FROM THE ARCHIVES:The statue of Daniel O'Connell in Dublin's O'Connell Street was surrounded by controversies. Having chosen Dublin-born sculptor John Henry Foley in 1865, there was further controversy in 1876 over whether the statue should have a cloak, as Foley, who had died in the interim, had depicted – JOE JOYCE
EVERY PERSON of taste in Ireland will hear with regret that the O’Connell Monument Committee have decided to hand the Liberator down to posterity as a muffled old man. We have little doubt also that the well-meaning persons who were made instrumental in perpetuating the blunder will in time come to rue their share in it. For the moment they exult in their triumph; but unless their artistic sense is as blunt as their perception of argument, their enthusiasm can scarcely survive the inauguration day of the monument.
It will be gathered from our report of the proceedings that the undraped figure attracted the support of nearly every member of the Committee whose decision on a question of taste was entitled to respect. The line of argument selected by the favourers of the cloak was alone sufficient to prove their incapacity not only as art judges but as judges of anything. What, for instance, could be more logically perverse than the contention that the wishes of the O’Connell family were disentitled to consideration because they “deserted” their illustrious relative, while a certain member of the Committee “stuck” with him?
We have seldom heard of a more pitiable piece of inconsistency than that committed by the same speaker, when, after scoffing at the idea that Foley could produce a monstrosity, he ridiculed the thought of representing O’Connell “in a cut-off coat and short pantaloons” – the design thus irrelevantly referred to being not only the production of the same great artist but the embodiment of his very latest reflections on the subject of the monument.

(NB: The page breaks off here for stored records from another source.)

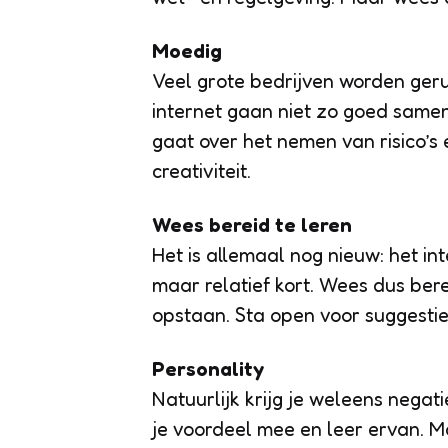
Moedig
Veel grote bedrijven worden geru
internet gaan niet zo goed samen.
gaat over het nemen van risico’s 
creativiteit.
Wees bereid te leren
Het is allemaal nog nieuw: het in
maar relatief kort. Wees dus bere
opstaan. Sta open voor suggestie
Personality
Natuurlijk krijg je weleens nega
je voordeel mee en leer ervan. Ma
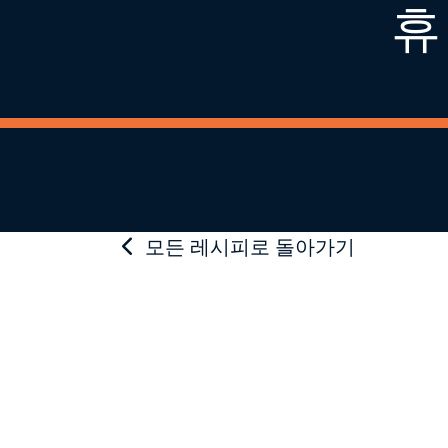
휴
모든 레시피로 돌아가기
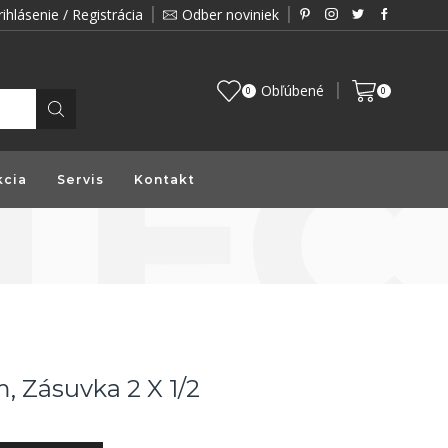
rihlásenie / Registrácia
Odber noviniek
Zákazník je pre nás prioritou a preto vám prin
Obľúbené
0
0
kcia
Servis
Kontakt
 Zásuvka 2 X 1/2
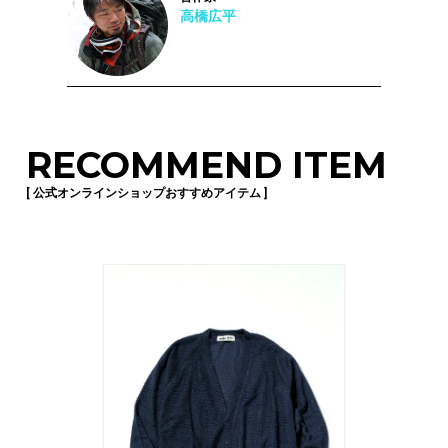
高橋広平
RECOMMEND ITEM
[ 公式オンラインショップおすすめアイテム ]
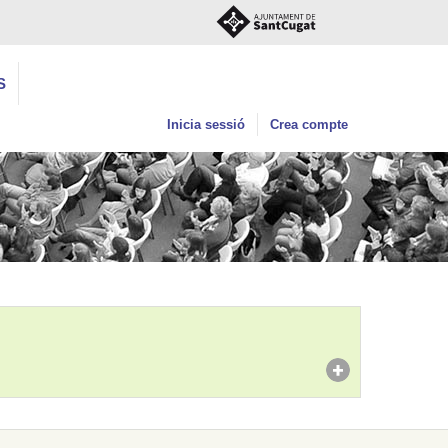
S
Inicia sessió
Crea compte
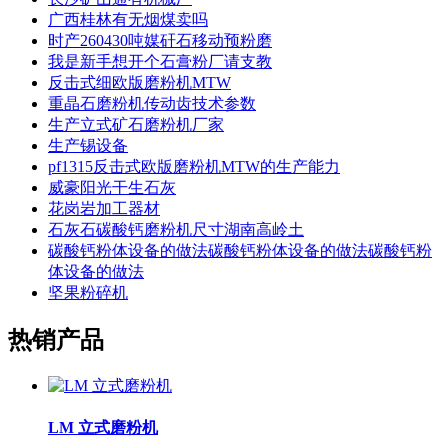
广西桂林有无烟煤卖吗
时产260430吨媒矸石移动预粉磨
我是新手想开个石膏粉厂请支教
反击式细欧版磨粉机MTW
重晶石磨粉机传动齿技术参数
生产立式矿石磨粉机厂家
生产锡设备
pf1315反击式欧版磨粉机MTW的生产能力
威豪阳光干生石灰
花岗岩加工器材
石灰石碳酸钙磨粉机尺寸湖南高岭土
碳酸钙粉体设备的做法碳酸钙粉体设备的做法碳酸钙粉
体设备的做法
坚果粉碎机
热销产品
LM 立式磨粉机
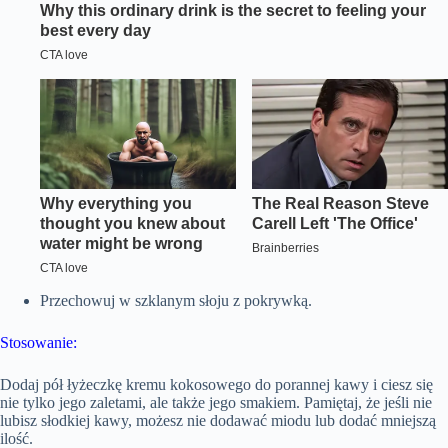
Przechowuj w szklanym słoju z pokrywką.
Stosowanie:
Dodaj pół łyżeczkę kremu kokosowego do porannej kawy i ciesz się
nie tylko jego zaletami, ale także jego smakiem. Pamiętaj, że jeśli nie
lubisz słodkiej kawy, możesz nie dodawać miodu lub dodać mniejszą
ilość.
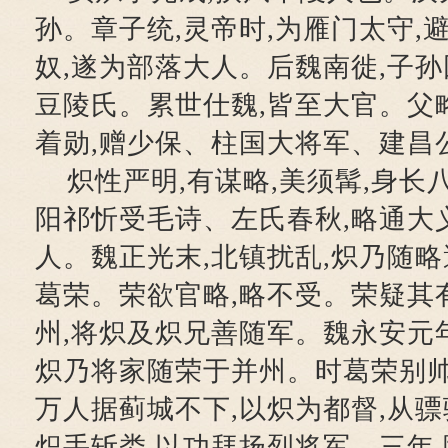
孙。章子统,灵帝时,为雁门太守,
奴,遂为部落大人。后魏南徙,子孙
豆陵氏。累世仕魏,皆至大官。父
着勋,赠少保、柱国大将军、建昌
炽性严明,有谋略,美须髯,身长
阳祁忻受毛诗、左氏春秋,略通大
人。魏正光末,北镇扰乱,炽乃随略
葛荣。荣欲官略,略不受。荣疑其
州,将炽及炽兄善随军。魏永安元年
炽乃将家随荣于并州。时葛荣别
万人据蓟城不下,以炽为都督,从
炽手斩娄,以功拜扬烈将军。三年,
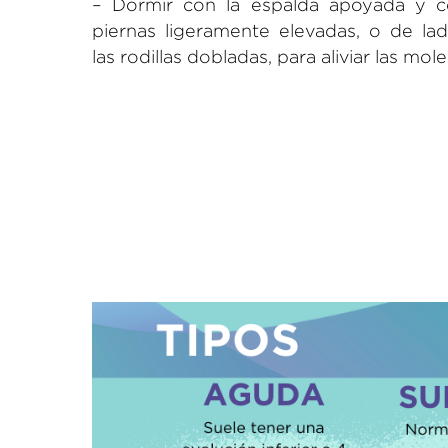
– Dormir con la espalda apoyada y c
piernas ligeramente elevadas, o de la
las rodillas dobladas, para aliviar las mole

Of a piece with this precious style of reasoning was another orator’s triumphant allusion to the fact that the Liberator was cheered through Dublin on one occasion when he happened to wear a mantle, probably for the purpose of preventing himself from catching cold. All the historical information vouchsafed to the public with regard to the previous labours of the Committee was irrelevant to the question in hand, which simply was to decide whether a slight or a massive figure of bronze would look better forty feet from the ground in a position where it could be seen from all sides. Those who denied that Foley changed his opinion before his death did not attempt to explain why he modelled a third figure at the cost of much trouble and much time which he could ill-spare from his other labours.[...] If it is any consolation to men who have failed to know that they have done their duty, the twenty -three members of the Committee who voted yesterday on the side of taste and common sense are fully entitled to that solace.